Atomoxetine and/or its metabolites were excreted in the milk of rats. It is not known if atomoxetine is excreted in human milk. Caution should be exercised if STRATTERA is administered to a nursing woman.
Anyone considering the use of STRATTERA in a child or adolescent must balance the potential risks with the clinical need (see BOX WARNING and WARNINGS, Suicidal Ideation).
The safety and efficacy of STRATTERA in pediatric patients less than 6 years of age have not been established. The efficacy of STRATTERA beyond 9 weeks and safety of STRATTERA beyond 1 year of treatment have not been systematically evaluated.

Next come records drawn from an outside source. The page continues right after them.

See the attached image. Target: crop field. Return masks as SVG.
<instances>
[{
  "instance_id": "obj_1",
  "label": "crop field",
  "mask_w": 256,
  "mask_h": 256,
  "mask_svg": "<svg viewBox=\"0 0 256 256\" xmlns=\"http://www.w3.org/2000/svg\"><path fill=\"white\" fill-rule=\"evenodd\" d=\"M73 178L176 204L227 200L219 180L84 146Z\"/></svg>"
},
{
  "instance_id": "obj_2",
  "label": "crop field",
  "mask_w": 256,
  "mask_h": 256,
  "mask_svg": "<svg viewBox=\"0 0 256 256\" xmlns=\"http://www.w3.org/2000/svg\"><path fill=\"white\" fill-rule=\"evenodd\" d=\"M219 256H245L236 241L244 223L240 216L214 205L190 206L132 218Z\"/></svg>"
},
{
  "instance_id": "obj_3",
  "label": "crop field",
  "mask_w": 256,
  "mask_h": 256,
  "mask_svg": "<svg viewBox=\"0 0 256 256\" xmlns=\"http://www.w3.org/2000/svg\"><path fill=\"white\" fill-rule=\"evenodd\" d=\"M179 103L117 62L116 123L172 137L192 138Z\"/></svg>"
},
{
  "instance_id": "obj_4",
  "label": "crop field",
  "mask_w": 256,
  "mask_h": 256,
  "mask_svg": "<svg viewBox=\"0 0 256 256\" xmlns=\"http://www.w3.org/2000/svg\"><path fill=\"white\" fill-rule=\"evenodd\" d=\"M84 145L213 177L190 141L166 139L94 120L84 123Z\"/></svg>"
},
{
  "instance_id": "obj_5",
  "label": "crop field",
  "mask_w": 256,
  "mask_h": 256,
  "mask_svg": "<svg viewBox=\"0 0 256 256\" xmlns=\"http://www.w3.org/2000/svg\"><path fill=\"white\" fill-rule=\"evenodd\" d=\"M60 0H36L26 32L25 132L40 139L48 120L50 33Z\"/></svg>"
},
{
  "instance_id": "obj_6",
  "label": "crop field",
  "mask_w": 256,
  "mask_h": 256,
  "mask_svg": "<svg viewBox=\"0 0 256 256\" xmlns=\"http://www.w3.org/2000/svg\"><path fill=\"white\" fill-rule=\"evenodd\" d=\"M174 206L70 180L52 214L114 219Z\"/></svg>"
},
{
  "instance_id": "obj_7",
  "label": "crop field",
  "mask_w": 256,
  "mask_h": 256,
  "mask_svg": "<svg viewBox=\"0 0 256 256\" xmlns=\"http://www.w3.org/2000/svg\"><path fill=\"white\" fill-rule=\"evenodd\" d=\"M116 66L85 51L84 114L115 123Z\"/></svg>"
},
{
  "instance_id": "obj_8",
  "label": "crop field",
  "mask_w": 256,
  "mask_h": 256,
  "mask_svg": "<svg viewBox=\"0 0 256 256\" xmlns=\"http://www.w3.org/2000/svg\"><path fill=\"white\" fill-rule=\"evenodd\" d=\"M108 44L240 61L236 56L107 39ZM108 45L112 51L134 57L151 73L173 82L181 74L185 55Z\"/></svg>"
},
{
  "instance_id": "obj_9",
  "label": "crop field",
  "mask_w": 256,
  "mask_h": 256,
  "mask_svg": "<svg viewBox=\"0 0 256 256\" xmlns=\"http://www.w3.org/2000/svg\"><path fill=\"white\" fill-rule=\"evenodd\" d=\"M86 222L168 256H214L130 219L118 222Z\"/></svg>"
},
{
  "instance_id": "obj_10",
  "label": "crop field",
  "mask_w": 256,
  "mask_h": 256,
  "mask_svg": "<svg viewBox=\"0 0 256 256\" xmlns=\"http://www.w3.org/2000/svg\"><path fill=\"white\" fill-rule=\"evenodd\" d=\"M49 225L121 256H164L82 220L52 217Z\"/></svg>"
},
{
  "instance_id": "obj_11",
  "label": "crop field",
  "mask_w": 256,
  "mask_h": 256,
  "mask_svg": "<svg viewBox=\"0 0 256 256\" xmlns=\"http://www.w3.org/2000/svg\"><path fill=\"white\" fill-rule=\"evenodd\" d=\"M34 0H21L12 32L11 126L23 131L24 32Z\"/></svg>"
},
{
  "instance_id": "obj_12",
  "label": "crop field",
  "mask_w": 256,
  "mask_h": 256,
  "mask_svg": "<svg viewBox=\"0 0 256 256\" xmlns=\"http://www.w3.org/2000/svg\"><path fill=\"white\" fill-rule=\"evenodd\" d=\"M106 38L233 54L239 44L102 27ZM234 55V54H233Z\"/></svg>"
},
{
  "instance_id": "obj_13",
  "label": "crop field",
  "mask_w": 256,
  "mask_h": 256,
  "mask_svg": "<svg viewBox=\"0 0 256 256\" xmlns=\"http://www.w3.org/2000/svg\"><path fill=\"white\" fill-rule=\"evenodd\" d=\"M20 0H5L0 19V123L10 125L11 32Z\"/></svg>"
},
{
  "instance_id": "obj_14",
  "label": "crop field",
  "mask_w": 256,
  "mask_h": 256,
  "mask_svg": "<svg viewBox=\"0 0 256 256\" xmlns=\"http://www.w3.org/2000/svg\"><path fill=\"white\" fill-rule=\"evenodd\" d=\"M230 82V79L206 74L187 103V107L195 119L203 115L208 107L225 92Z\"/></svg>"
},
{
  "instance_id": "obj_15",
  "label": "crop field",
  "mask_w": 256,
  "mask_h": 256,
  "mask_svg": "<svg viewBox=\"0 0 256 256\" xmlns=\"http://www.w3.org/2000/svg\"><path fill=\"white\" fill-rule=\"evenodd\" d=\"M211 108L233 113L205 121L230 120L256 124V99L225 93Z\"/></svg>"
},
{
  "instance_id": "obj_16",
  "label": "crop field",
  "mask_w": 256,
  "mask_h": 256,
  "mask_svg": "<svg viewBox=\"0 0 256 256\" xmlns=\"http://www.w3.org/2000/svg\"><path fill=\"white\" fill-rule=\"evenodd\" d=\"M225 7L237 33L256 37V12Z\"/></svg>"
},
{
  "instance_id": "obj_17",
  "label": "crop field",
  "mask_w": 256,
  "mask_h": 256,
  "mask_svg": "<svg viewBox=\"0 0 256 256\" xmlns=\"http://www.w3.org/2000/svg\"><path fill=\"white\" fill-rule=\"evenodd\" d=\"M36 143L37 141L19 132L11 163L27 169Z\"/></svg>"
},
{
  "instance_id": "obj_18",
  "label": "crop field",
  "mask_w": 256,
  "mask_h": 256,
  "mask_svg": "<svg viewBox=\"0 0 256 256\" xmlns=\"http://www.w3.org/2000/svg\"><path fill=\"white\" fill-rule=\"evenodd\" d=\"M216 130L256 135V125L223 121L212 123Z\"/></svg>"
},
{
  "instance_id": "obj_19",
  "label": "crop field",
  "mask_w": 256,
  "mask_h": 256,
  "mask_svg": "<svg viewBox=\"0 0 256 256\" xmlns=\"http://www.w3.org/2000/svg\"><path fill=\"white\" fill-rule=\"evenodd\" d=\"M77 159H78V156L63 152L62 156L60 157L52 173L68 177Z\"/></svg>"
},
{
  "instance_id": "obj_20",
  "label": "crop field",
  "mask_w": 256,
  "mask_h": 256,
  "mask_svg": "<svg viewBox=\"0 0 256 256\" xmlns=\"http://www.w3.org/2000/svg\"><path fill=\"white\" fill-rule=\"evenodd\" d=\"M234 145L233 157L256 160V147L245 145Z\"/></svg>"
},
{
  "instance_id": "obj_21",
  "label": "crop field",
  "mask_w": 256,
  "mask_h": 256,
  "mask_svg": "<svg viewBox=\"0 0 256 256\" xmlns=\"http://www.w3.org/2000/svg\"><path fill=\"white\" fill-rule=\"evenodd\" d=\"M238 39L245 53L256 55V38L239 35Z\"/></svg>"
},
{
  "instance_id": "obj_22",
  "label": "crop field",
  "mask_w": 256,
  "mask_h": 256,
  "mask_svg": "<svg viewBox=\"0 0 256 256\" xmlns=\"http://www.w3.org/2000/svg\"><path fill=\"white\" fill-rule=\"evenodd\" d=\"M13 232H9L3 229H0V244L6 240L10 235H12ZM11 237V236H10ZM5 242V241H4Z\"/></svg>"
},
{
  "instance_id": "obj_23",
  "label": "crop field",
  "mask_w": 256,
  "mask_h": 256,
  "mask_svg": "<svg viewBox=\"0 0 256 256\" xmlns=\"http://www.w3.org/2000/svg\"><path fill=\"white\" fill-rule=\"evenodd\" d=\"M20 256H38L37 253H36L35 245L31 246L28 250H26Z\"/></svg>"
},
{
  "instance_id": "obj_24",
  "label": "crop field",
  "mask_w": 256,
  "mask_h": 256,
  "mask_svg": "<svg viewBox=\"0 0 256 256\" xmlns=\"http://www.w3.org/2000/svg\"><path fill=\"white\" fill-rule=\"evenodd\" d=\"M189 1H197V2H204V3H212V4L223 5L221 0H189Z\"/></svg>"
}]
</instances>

A study was conducted in young rats to evaluate the effects of atomoxetine on growth and neurobehavioral and sexual development. Rats were treated with 1, 10, or 50 mg/kg/day (approximately 0.2, 2, and 8 times, respectively, the maximum human dose on a mg/m2 basis) of atomoxetine given by gavage from the early postnatal period (Day 10 of age) through adulthood. Slight delays in onset of vaginal patency (all doses) and preputial separation (10 and 50 mg/kg), slight decreases in epididymal weight and sperm number (10 and 50 mg/kg), and a slight decrease in corpora lutea (50 mg/kg) were seen, but there were no effects on fertility or reproductive performance. A slight delay in onset of incisor eruption was seen at 50 mg/kg. A slight increase in motor activity was seen on Day 15 (males at 10 and 50 mg/kg and females at 50 mg/kg) and on Day 30 (females at 50 mg/kg) but not on Day 60 of age. There were no effects on learning and memory tests. The significance of these findings to humans is unknown.
The safety and efficacy of STRATTERA in geriatric patients have not been established.